I had my first Jack Snipe on the patch last week, my friend and I wandered the flooded fields beside the new workings (shhh… don’t tell anyone, it’s a fenced off area), flushing one briefly. Their flight is very short and direct, unlike Common Snipe, you also nearly have to tread on them to make them move. This week there has been one on view at Stony Stratford Nature Reserve.
Bobbing Jack Snipe
Yesterday morning I decided to make a, rather chilly, journey down to see it. Now I used to count the nature reserve as part of my patch, but very rarely get down there.
Entering the hide, accessed straight off the main road, I met two, already encumbered, local birders, and began scanning. Every Common Snipe was carefully examined. Like many birds where there is a similar species, until you see the real thing you are always wary.
Sadly there was no sign, but a cryptically patterned brown bird, hiding in brown scrub can always be elusive.
Along side the Common Snipe, plenty of Canada Geese could be found squabbling with each other; European Teal, hugged tight to the banks; a couple of long necked Cormorant fished the icy waters; elegant Grey Heron stalked the banks. But no sign of any bobbing jack snipe.
hanging around in the freezing temperatures that the UK is currently going through was hard work, but eventually I spotted the telltale sign of a Jack Snipe. Deep in the scrub, a bouncing, bobbing movement. Patient examination revealed it was indeed the bird I was after. The bird remained in the same spot from then on, occasionally bobbing but never coming out of deep cover.

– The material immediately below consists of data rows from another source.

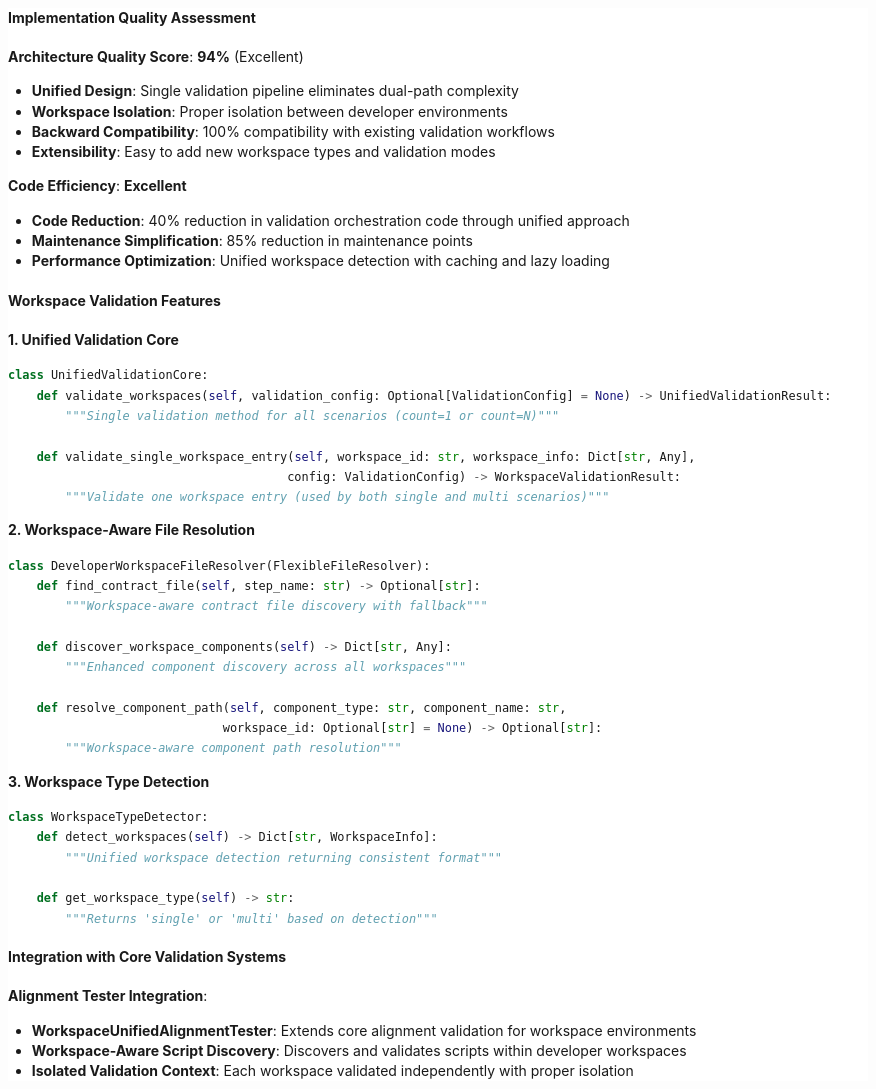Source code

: #### **Implementation Quality Assessment**

**Architecture Quality Score**: **94%** (Excellent)
- **Unified Design**: Single validation pipeline eliminates dual-path complexity
- **Workspace Isolation**: Proper isolation between developer environments
- **Backward Compatibility**: 100% compatibility with existing validation workflows
- **Extensibility**: Easy to add new workspace types and validation modes

**Code Efficiency**: **Excellent**
- **Code Reduction**: 40% reduction in validation orchestration code through unified approach
- **Maintenance Simplification**: 85% reduction in maintenance points
- **Performance Optimization**: Unified workspace detection with caching and lazy loading

#### **Workspace Validation Features**

**1. Unified Validation Core**
```python
class UnifiedValidationCore:
    def validate_workspaces(self, validation_config: Optional[ValidationConfig] = None) -> UnifiedValidationResult:
        """Single validation method for all scenarios (count=1 or count=N)"""
        
    def validate_single_workspace_entry(self, workspace_id: str, workspace_info: Dict[str, Any], 
                                       config: ValidationConfig) -> WorkspaceValidationResult:
        """Validate one workspace entry (used by both single and multi scenarios)"""
```

**2. Workspace-Aware File Resolution**
```python
class DeveloperWorkspaceFileResolver(FlexibleFileResolver):
    def find_contract_file(self, step_name: str) -> Optional[str]:
        """Workspace-aware contract file discovery with fallback"""
        
    def discover_workspace_components(self) -> Dict[str, Any]:
        """Enhanced component discovery across all workspaces"""
        
    def resolve_component_path(self, component_type: str, component_name: str, 
                              workspace_id: Optional[str] = None) -> Optional[str]:
        """Workspace-aware component path resolution"""
```

**3. Workspace Type Detection**
```python
class WorkspaceTypeDetector:
    def detect_workspaces(self) -> Dict[str, WorkspaceInfo]:
        """Unified workspace detection returning consistent format"""
        
    def get_workspace_type(self) -> str:
        """Returns 'single' or 'multi' based on detection"""
```

#### **Integration with Core Validation Systems**

**Alignment Tester Integration**:
- **WorkspaceUnifiedAlignmentTester**: Extends core alignment validation for workspace environments
- **Workspace-Aware Script Discovery**: Discovers and validates scripts within developer workspaces
- **Isolated Validation Context**: Each workspace validated independently with proper isolation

And here are the photos of the bird.
What do you mean you can’t see it?
OK so those aren’t the best photos ever, but they certainly give you an idea of just how tricky it is to see one of these well camouflaged birds.
While watching the Jack Snipe, a male Goosander dropped in for a few minutes, before a fly over helicopter flushed it off. A further two were spotted as I wandered back to the car park, but little else for a while.
I decided to check out the second hide at Stony Stratford Nature Reserve, before my walk home once more. And I am glad I did.
Just outside this hide is a small feeding station, and with a feeding station often comes close birds. And so it was that I had a mad half hour photographing Great Tit, Blue Tit, Reed Bunting and Robin. All very close, and in some lovely light.
These were my favourite photos of each one, but the rest are below, under Other Photos.
After having my fill, I decided I had better get back to the pup (lunchtime was approaching), so I headed back. My mission for a Jack Snipe photo not quite complete.